A lo largo de sus 817 kilómetros de costa, según Greenpeace se contabilizaba 683.350 viviendas y plazas turísticas proyectadas. El porcentaje más elevado correspondía a Almería con 320.000 viviendas, la mayoría perteneciente a los planes urbanísticos de Vera y Cuevas del Almanzora. A continuación le seguían Málaga con 154.600 plazas, Huelva con 126.750, Granada con 54.000 y Cádiz con 28.000.

Aunque en 2006 se aprobó el Plan de Ordenación Territorial de Andalucía (POTA), que limita el crecimiento urbanístico de los municipios al 30% de la población y la ocupación del suelo al 40% del suelo urbano actual durante los próximos ocho años, en 2007 sólo el 9% de los municipios andaluces cumplían estas medidas y un vistazo a los planes urbanísticos de ese año permitía comprobar los disparates urbanísticos repartidos por su litoral. Así, Cuevas del Almanzora planteaba aumentar un 3.600% su población, Vera un 2.960%, Mijas un 778%, Mojácar un 460%, Almuñécar un 397%, Estepona un 392%, Níjar un 230%, Carboneras un 154%…

El desarrollo urbanístico ha llevado parejo un desarrollo exponencial de campos de golf y puertos deportivos. En 2006 se proyectaban 156 nuevos campos y tan sólo en Cádiz se acumulaban 60 nuevos proyectos. Aunque Andalucía contaba ya con 42 puertos deportivos en 2007 (uno cada 23 kilómetros de costa), la Empresa Pública de Puertos de Andalucía (EPPA) proyectaba 29 actuaciones para construir 9.051 nuevos amarres.

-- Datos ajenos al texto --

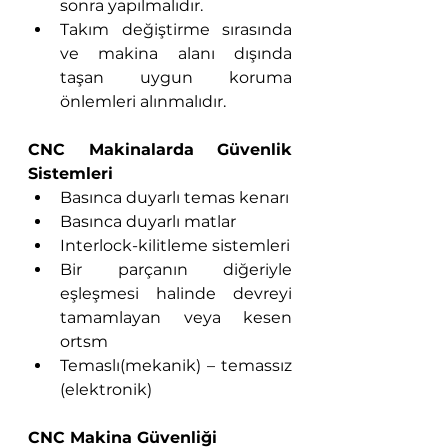
sonra yapılmalıdır.
Takım değiştirme sırasında 
ve makina alanı dışında 
taşan uygun koruma 
önlemleri alınmalıdır.
CNC Makinalarda Güvenlik 
Sistemleri
Basınca duyarlı temas kenarı
Basınca duyarlı matlar
Interlock-kilitleme sistemleri
Bir parçanın diğeriyle 
eşleşmesi halinde devreyi 
tamamlayan veya kesen 
ortsm
Temaslı(mekanik) – temassız 
(elektronik)
CNC Makina Güvenliği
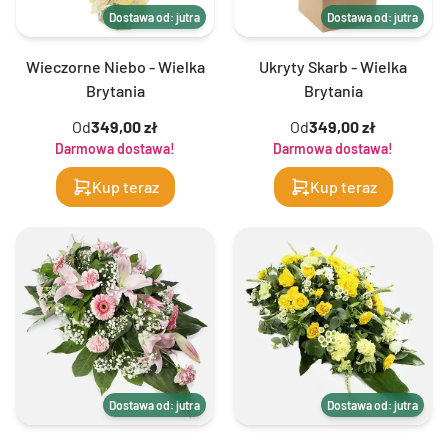
Dostawa od: jutra
Dostawa od: jutra
Wieczorne Niebo - Wielka
Ukryty Skarb - Wielka
Brytania
Brytania
Od
349,00 zł
Od
349,00 zł
Darmowa dostawa!
Darmowa dostawa!
Kup teraz
Kup teraz
Dostawa od: jutra
Dostawa od: jutra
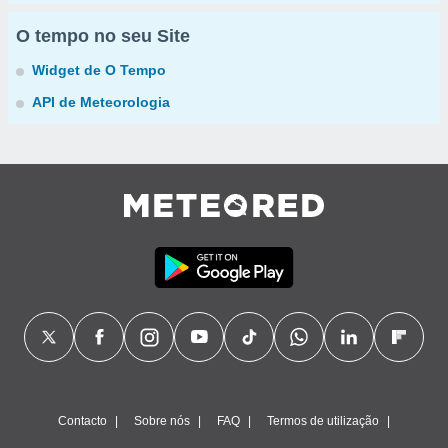
O tempo no seu Site
Widget de O Tempo
API de Meteorologia
Contacto
Sobre nós
FAQ
Termos de utilização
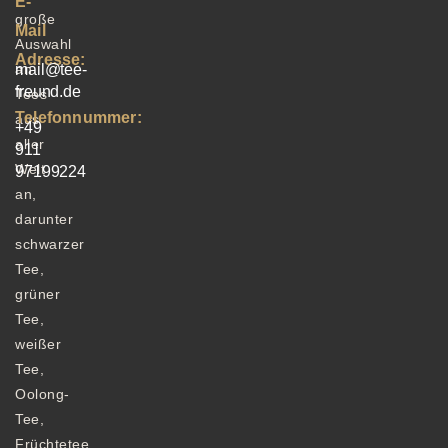
E-
große
Mail
Auswahl
Adresse:
an
mail@tee-
freund.de
Tees
Telefonnummer:
aus
+49
aller
911
Welt
97199224
an,
darunter
schwarzer
Tee,
grüner
Tee,
weißer
Tee,
Oolong-
Tee,
Früchtetee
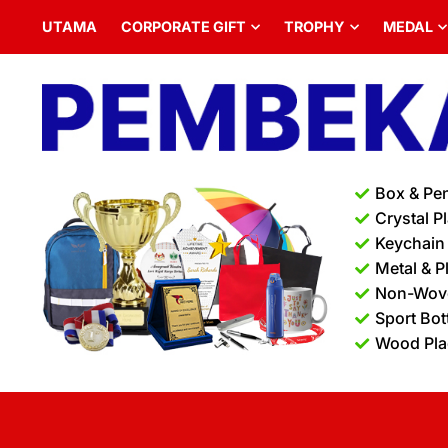
UTAMA
CORPORATE GIFT
TROPHY
MEDAL
Box & Pe
Crystal P
Keychain
Metal & P
Non-Wov
Sport Bot
Wood Pl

Como colofón al sinsentido de la política llevada a cabo en el litoral durante la última década, en 2009, en plena crisis económica, se ponía en marcha la Ley 1/2008 de medidas tributarias y financieras, que rebaja las exigencias de siete leyes medioambientales andaluzas y sigue anteponiendo la industria de la construcción sobre otros modelos de desarrollo. Diez años de destrucción no parecen haber sido suficientes para el Gobierno andaluz.